EXERCISE AIM — List every distinct process ID that appears in square brackets after "pgpool" in the syslog lines quoted in the mailing list post below.

++++ DOCUMENT ++++

[pgpool-general: 1897] Re: Pgpool is unable to connect backend PostgreSQL

Tatsuo Ishii ishii at postgresql.org
Tue Jul 16 12:08:05 JST 2013


Oops. Small correction to the patch.

+		if (health_check_timer_expired && getpid() != mypid)		/* has health check timer expired */

should be:

+		if (health_check_timer_expired && getpid() == mypid)		/* has health check timer expired */

Included is the new patch.
--
Tatsuo Ishii
SRA OSS, Inc. Japan
English: http://www.sraoss.co.jp/index_en.php
Japanese: http://www.sraoss.co.jp

> Ok. I think I finally understand what's going on here.
> 
> Pgpool main process (14317) started health checking at Jul 12 09:17:04.
> 
> Jul 12 09:17:04 purple1-node1-ps pgpool[14317]: starting health checking
> 
> Pgpool main process set timer at 09:17:14 because you set
> health_check_timeout 10.  This time the health check successfully
> completed. The timer for 09:17:14 is blocked by calling
> signal(SIGALRM, SIG_IGN).
> 
> Unfortunately child life time was expired at 09:17:14 and pgpool main
> process was busy at the time because of this.
> 
> Jul 12 09:17:14 purple1-node1-ps pgpool[16789]: child life 300 seconds expired
> Jul 12 09:17:14 purple1-node1-ps pgpool[14317]: reap_handler called
> 
> Jul 12 09:17:14 purple1-node1-ps pgpool[14317]: starting health checking
> 
> Pgpool main re-enabled the timer and reset the timer variable
> (health_check_timer_expired = 0). But when the timer re-enabled, the
> signal handler for the timer set health_check_timer_expired to 1.  As
> a result pgpool thought that health check timer was expired.
> 
> Jul 12 09:17:14 purple1-node1-ps pgpool[14317]: health_check: health check timer has been already expired before attempting to connect to 0 th backend
> 
> Thus failover happend even if the backend was running fine.
> 
> Besides this,
> 
>>> This seems very strange. The error comes here:
> 
> I can now think of an explanation. When child life time is expired,
> pgpool fork off new process. If the global variable
> health_check_timer_expired to 1 for the reason above, it is possible
> the problem you saw could happen because child process inherits this.
> 
> Includes patch addresses the problems above. Could you try it out?
> --
> Tatsuo Ishii
> SRA OSS, Inc. Japan
> English: http://www.sraoss.co.jp/index_en.php
> Japanese: http://www.sraoss.co.jp
> 
>> Hi, thanks for your reply.
>> 
>>>> What kind of pgpool installation are you using?
>>  I comlile pgpool from source code, pgpool-II-3.2.3.tar.gz
>>>>  What kind of platform are you using?
>> We use Ubuntu 12.04 on HP Cloud server.
>> 
>>>> How is like your pgpool.conf?
>> Attaching pgpool.conf
>> 
>> Also attached syslog file from the time of a problem. You can look for a
>> line
>> "Jul 12 09:32:14 purple1-node1-ps pgpool[11465]: I am 11465 accept fd 7"

++++ SUPPLIED RECORDS ++++

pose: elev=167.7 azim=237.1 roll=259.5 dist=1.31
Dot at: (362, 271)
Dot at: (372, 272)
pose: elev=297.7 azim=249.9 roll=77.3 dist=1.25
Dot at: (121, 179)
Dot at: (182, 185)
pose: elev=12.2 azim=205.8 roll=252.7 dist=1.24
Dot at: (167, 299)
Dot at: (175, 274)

++++

TASK RESULT — 14317, 16789, 11465